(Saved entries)
----

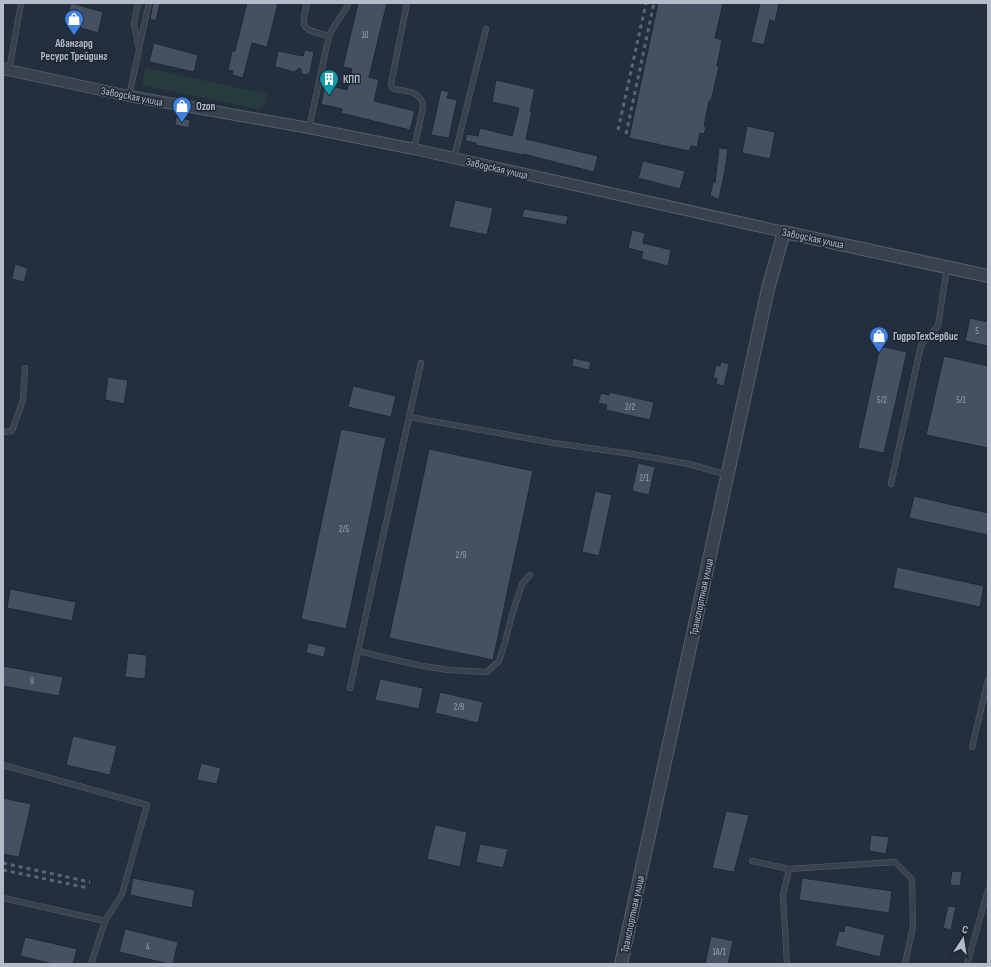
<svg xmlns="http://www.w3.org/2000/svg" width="991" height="967" viewBox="0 0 991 967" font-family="'Sofia Sans Condensed',sans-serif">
<rect width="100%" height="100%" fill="#242f3e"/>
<path fill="#263c3f" d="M 146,68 L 267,94 C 265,103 265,110 253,108 L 142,85 Z"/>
<g fill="#455162" stroke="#1f2835">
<polygon points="71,3 103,12 98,33 65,23"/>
<polygon points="153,3 160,3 156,21 150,19"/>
<polygon points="247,3 278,3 267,47 252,43 243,78 232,75 233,71 228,70 232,51 235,51"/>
<polygon points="358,3 387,3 369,77 379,80 374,101 415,111 410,130 341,113 342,109 321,104 325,84 347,90 352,69 343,67"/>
<polygon points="658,3 723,3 715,38 722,40 717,66 719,67 711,101 709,101 704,126 706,127 704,134 700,133 697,147 691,146 689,151 629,138"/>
<polygon points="760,3 779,3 775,22 770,20 764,45 751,42"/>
<polygon points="154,43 198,55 194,72 149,62"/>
<polygon points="305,50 314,52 310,73 306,75 302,74 300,68 294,72 276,67 275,65 278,51 303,56"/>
<polygon points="496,80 535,89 530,111 532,111 526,139 598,156 594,172 523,154 523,155 476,145 476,143 465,141 467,134 478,136 480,128 512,136 519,108 492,102"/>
<polygon points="441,90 449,92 447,98 457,100 449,138 431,135"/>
<polygon points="176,117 190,120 189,128 175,125"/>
<polygon points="747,126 775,132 770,159 742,153"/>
<polygon points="719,148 728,149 725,171 719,199 714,198 714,197 710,196 713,182 715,183"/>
<polygon points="643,161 685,171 680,189 638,178"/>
<polygon points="455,200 493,208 487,235 449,227"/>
<polygon points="524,209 568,216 566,225 522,217"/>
<polygon points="632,230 645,233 643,243 671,250 668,266 641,259 643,252 628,248"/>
<polygon points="15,264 28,268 24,282 12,279"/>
<polygon points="970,318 988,322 988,346 965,341"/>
<polygon points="880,346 907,352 884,453 858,448"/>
<polygon points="944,356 988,366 988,448 926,435"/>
<polygon points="573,358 591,362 589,370 572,366"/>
<polygon points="721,362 729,364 724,386 716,384 717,379 713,378 716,365 720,366"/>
<polygon points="108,377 128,380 124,404 105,400"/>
<polygon points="353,386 396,396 391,417 348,407"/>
<polygon points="609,392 654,402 650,420 606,410 607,405 598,403 601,393 609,395"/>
<polygon points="341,429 386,438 346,629 301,619"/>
<polygon points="429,449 533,471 493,660 389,638"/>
<polygon points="638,463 655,467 649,495 632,491"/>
<polygon points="595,491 612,495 599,556 582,552"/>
<polygon points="914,496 988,513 988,535 909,518"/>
<polygon points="897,567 984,586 980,607 893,588"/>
<polygon points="10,589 76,602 72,621 7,608"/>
<polygon points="308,643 326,647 324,657 306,653"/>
<polygon points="128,653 147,655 145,679 125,677"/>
<polygon points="3,666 63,677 59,696 3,686"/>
<polygon points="380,679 423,688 419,709 375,700"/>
<polygon points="440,692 483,702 478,723 435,713"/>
<polygon points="73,736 117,746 110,775 66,765"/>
<polygon points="201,763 221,768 217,784 197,780"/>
<polygon points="3,798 31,804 19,857 3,854"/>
<polygon points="726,811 749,815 734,872 712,868"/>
<polygon points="435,825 467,832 460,867 427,859"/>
<polygon points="871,835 889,837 886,854 869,851"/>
<polygon points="480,844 508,849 503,868 476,862"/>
<polygon points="952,871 962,872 960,886 950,885"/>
<polygon points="133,878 195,890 192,908 130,895"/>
<polygon points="802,878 892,891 889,913 799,900"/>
<polygon points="948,906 956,907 951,930 943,928"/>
<polygon points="845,925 885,935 880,957 835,946 839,931 844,932"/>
<polygon points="125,929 178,942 173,964 169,964 119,952"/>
<polygon points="711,936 733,941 728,964 705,964"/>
<polygon points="25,937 77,949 73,964 53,964 20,956"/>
</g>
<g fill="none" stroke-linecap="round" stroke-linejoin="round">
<defs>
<g id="service">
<path d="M 307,3 C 300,31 303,29 329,36 L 309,128"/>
<path d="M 407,3 L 391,84 L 392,87 L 394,89 C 407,91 422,91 423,107 L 414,149"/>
<path d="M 329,36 C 334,24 343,15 349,3"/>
<polyline points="139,48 149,3"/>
<polyline points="9,71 21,3"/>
<polyline points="129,96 139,50 134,23 138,3"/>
<polyline points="454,158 486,29"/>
<polyline points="421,363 409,417 554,443 632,454 689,464 727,475"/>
<polyline points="3,432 12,431 23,400 25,368"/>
<polyline points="891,484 921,345 938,326 947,267"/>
<polyline points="358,651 417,665 448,670 487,672 499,661 504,646 512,615 522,584 530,575"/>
<polyline points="350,688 409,417"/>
<polyline points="972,747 988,680"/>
<polyline points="3,765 147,805 122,894 105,921 91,964"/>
<polyline points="752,861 789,869 895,862 912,879 913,927 905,964"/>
<polyline points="3,898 105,921"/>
<polyline points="787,964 783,895 789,869"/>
<polyline points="967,964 988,890"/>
</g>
<polyline id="minor" points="3,69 129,96 309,128 414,149 784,232"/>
<polyline id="tertiary" points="621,964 768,289 784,232 988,276"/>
</defs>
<use href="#service" stroke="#565f6c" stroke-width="6"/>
<use href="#minor" stroke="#565f6c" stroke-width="12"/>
<use href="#tertiary" stroke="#565f6c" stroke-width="14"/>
<use href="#service" stroke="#38414e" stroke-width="5"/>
<use href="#minor" stroke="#38414e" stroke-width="10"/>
<use href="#tertiary" stroke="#38414e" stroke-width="12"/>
<g stroke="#5a6575" stroke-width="3" stroke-dasharray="4 4" stroke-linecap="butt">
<polyline points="618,130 646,3"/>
<polyline points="626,134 654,3"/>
<polyline points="3,863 90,882"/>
<polyline points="3,870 88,888"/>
</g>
</g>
<defs>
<symbol id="shop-pin" viewBox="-11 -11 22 30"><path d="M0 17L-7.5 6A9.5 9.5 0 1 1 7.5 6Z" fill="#3f7fe0" stroke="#1d2633"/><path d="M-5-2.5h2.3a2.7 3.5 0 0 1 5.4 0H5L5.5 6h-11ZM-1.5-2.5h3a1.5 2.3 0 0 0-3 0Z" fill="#fff"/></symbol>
<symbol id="building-pin" viewBox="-11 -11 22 30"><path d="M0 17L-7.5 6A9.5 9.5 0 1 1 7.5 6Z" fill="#0f9aa8" stroke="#1d2633"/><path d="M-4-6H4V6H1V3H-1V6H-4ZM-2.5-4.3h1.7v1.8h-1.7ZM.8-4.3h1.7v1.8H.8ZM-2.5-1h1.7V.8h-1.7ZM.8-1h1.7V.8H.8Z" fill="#fff"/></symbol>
</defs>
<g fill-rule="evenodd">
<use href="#shop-pin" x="63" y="8" width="22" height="30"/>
<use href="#building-pin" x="318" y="68" width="22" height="30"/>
<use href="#shop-pin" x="171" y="95" width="22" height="30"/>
<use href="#shop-pin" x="868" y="325" width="22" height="30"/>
</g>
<g text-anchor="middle" stroke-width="3" stroke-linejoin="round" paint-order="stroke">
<g font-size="9" fill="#98a1af">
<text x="365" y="38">10</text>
<text x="977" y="334">5</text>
<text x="882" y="403">5/2</text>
<text x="961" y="403">5/1</text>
<text x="630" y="410">2/2</text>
<text x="644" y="481">2/1</text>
<text x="344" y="532">2/5</text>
<text x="461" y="558">2/9</text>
<text x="32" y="684">9</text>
<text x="459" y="710">2/8</text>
<text x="148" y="950">4</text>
<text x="719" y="955">1А/1</text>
</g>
<g font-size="11" font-weight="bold" fill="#b4bcc9" stroke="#1d2633" text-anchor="start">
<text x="74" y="47" text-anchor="middle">Авангард<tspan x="74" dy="13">Ресурс Трейдинг</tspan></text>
<text x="343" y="83">КПП</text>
<text x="196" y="110">Ozon</text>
<text x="893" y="340">ГидроТехСервис</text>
</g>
<g font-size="11" fill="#b4bcc9" stroke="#1d2633">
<text transform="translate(132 96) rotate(11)" y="4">Заводская улица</text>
<text transform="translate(497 168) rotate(13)" y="4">Заводская улица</text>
<text transform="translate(813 238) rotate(12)" y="4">Заводская улица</text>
<text transform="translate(701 597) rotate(-78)" y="4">Транспортная улица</text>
<text transform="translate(632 914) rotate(-78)" y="4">Транспортная улица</text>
</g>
</g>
<rect width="991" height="967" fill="none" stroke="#b4bcc9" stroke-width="8"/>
<g transform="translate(963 939) rotate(12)" stroke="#1d2633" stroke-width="3" paint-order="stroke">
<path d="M0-3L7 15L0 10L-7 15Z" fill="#b4bcc9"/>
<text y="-6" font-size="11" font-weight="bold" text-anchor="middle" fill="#b4bcc9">С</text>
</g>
</svg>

----

**ABOUT THIS TASK:**
Each line in the records that carries "round" must be copied out.

**SOLUTION TO THIS TASK:**
<g fill="none" stroke-linecap="round" stroke-linejoin="round">
<g text-anchor="middle" stroke-width="3" stroke-linejoin="round" paint-order="stroke">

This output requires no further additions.